EXERCISE SET:
A) Answer these questions using the passage below on blood lipids and diabetes in people with high blood pressure.
(i) What range of correlation values was found among the TC, LDL‑C and non‑HDL‑C levels?
(ii) After adjustment, what was the odds ratio for diabetes in the highest tertile of the TC/LDL‑C ratio?
(iii) In Table 2, how many men in Tertile 3 of TC had diabetes, and what percentage was that?
B) Write the next part of the passage below on blood lipids and diabetes in people with high blood pressure, picking up right after its last line.

BEGIN READING PASSAGE

Strong correlations were found among the TC, LDL‐C and non‐HDL‐C levels, ranging from 0.81 to 0.94. The TC/LDL‐C and LDL‐C/HDL‐C ratios were also strongly correlated (r = 0.86). The correlations of TG to other lipid profiles were moderate, ranging from 0.10–0.53 (data not shown).

The odds ratios (ORs) for diabetes in hypertensive patients according to the increasing tertiles of each lipid variable are shown in Table 2. After multivariate adjustments for age, sex, BMI, BP levels, antihypertensive medications, smoking status and family history of diabetes, the two lipid ratios (including TC/LDL‐C and LDL‐C/HDL‐C) had significant associations with diabetes in hypertensive patients (OR in the highest tertile 2.19 or 1.95, respectively; P < 0.01 for the trend across all tertiles). Among the single lipid markers, the TG and HDL‐C levels also showed strong associations with diabetes in hypertensive patients (OR in the highest tertile 2.18 or 0.5, respectively; P < 0.05 for the trend across all tertiles).

Table 2

Odds ratio (95% confidence interval) for diabetes in essential hypertension according to lipid profiles tertiles

	Tertile 1	Tertile 2	Tertile 3	P for trend
TC, mmol/L (range)	<4.6	4.6–5.3	>5.3
Male
No. DM	22 (11.9%)	16 (12.8%)	19 (20.4%)
Model 1	1.00	1.03 (0.72–1.91)	1.55 (1.01–2.59)	0.098
Model 2	1.00	1.00 (0.43–2.12)	2.03 (1.02–3.96)	0.082
Female
TC, mmol/L (range)
No. DM	13 (10.7%)	17 (9.7%)	27 (12.3%)

END READING PASSAGE
BEGIN DATA PROVIDED

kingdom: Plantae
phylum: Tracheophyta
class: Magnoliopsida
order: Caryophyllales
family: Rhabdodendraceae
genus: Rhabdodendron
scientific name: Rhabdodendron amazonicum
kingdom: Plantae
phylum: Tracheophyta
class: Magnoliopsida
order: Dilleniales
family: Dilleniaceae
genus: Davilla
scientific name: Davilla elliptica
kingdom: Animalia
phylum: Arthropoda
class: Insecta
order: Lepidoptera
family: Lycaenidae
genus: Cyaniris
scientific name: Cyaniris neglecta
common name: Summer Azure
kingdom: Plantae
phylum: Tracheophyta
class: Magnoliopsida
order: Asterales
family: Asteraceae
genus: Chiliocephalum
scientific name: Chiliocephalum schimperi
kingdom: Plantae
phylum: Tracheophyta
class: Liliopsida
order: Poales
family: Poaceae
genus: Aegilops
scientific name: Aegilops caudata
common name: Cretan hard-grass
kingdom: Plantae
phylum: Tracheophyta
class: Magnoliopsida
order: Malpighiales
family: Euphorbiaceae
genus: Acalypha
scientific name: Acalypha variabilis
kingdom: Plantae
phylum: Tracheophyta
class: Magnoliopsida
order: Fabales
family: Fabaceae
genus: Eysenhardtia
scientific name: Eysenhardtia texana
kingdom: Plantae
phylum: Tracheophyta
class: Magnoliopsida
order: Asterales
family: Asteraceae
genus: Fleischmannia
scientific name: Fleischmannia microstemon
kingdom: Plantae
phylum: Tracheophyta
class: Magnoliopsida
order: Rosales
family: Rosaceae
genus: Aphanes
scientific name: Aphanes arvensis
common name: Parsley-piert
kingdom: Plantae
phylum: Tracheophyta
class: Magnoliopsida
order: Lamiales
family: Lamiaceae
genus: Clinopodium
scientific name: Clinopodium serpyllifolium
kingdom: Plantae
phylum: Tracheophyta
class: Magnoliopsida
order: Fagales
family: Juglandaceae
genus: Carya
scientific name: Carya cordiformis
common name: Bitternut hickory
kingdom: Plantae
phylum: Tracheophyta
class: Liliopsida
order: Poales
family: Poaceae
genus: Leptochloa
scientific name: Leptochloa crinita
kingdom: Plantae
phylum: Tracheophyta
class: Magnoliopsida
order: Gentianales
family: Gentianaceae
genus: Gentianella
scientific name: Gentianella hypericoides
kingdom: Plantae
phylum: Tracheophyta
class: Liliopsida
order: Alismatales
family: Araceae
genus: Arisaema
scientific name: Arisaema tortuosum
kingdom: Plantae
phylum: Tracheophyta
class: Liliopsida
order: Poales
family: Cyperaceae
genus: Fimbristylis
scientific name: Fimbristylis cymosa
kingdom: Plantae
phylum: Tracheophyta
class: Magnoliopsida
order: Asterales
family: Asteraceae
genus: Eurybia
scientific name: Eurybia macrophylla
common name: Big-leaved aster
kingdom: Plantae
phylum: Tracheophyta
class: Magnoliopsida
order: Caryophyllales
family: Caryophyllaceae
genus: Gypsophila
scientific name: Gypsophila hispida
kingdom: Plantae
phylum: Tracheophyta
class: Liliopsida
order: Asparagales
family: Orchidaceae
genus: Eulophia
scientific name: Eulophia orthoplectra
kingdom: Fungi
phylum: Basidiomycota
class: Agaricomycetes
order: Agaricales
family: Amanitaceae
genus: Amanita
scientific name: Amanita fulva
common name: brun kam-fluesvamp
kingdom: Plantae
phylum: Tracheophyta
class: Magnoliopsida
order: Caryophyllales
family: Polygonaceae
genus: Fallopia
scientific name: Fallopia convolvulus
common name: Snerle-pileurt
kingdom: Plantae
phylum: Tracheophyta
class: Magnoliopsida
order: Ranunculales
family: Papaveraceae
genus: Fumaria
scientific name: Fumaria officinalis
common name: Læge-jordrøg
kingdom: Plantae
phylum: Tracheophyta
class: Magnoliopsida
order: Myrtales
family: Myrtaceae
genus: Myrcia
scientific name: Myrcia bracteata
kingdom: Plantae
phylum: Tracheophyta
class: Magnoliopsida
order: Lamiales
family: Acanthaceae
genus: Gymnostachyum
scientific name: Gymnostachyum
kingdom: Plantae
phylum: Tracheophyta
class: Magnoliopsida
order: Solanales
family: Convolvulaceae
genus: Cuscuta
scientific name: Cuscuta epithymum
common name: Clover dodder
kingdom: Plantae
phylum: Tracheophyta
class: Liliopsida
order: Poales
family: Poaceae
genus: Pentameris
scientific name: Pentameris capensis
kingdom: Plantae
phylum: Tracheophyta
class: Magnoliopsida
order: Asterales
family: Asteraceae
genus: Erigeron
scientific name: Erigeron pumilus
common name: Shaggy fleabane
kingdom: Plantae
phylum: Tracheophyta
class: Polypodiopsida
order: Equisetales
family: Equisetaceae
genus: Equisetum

END DATA PROVIDED

YOUR RESPONSES:
A)
(i) From 0.81 to 0.94.
(ii) 2.19.
(iii) 19 men, or 20.4%.

B)
Model 1	1.00	0.90 (0.49–2.23)	1.32 (0.59–2.99)	0.454
Model 2	1.00	0.96 (0.40–2.36)	1.19 (0.78–2.87)	0.717
TG, mmol/L (range)	<1.2	1.2–1.8	>1.8
No. DM	24 (7.6%)	35 (11.3%)	55 (17.7%)
Model 1	1.00	1.50 (0.87–2.59)	2.62 (1.57–4.36)	<0.001
Model 2	1.00	1.28 (0.73–2.24)	2.18 (1.30–3.67)	0.002
LDL‐C, mmol/L (range)	<2.5	2.5–3.2	>3.2
No. DM	34 (10.9%)	36 (11.5%)	44 (14.2%)	0.143
Model 1	1.00	1.13 (0.68–1.86)	1.43 (0.88–2.33)	0.170
Model 2	1.00	1.13 (0.68–1.87)	1.41 (0.86–2.31)
HDL‐C, mmol/L (range)	<1.2	1.2–1.5	>1.5
No. DM	58 (16.0%)	33 (12.6%)	23 (7.4%)
Model 1	1.00	0.75 (0.47–1.21)	0.42 (0.25–0.72)	0.002
Model 2	1.00	0.81 (0.50–1.31)	0.50 (0.29–0.88)	0.017
Non‐HDL‐C, mmol/L (range)	<3.3	3.3–4.0	>4.0
No. DM	32 (10.2%)	33 (10.6%)	49 (15.8%)
Model 1	1.00	1.08 (0.65–1.82)	1.71 (1.06–2.76)	0.025
Model 2	1.00	1.02 (0.60–1.72)	1.58 (0.97–2.57)	0.056
TC/HDL‐C ratio (range)	<3.4	3.4–4.2	>4.2
No. DM	21 (6.8%)	42 (13.5%)	51 (16.3%)
Model 1	1.00	2.13 (1.23–3.70)	2.64 (1.53–4.53)	0.001
Model 2	1.00	1.84 (1.05–3.23)	2.19 (1.26–3.81)	0.007
LDL‐C/HDL‐C ratio (range)	<1.9	1.9–2.5	>2.5
No. DM	27 (8.7%)	31 (10.0%)	56 (17.9%)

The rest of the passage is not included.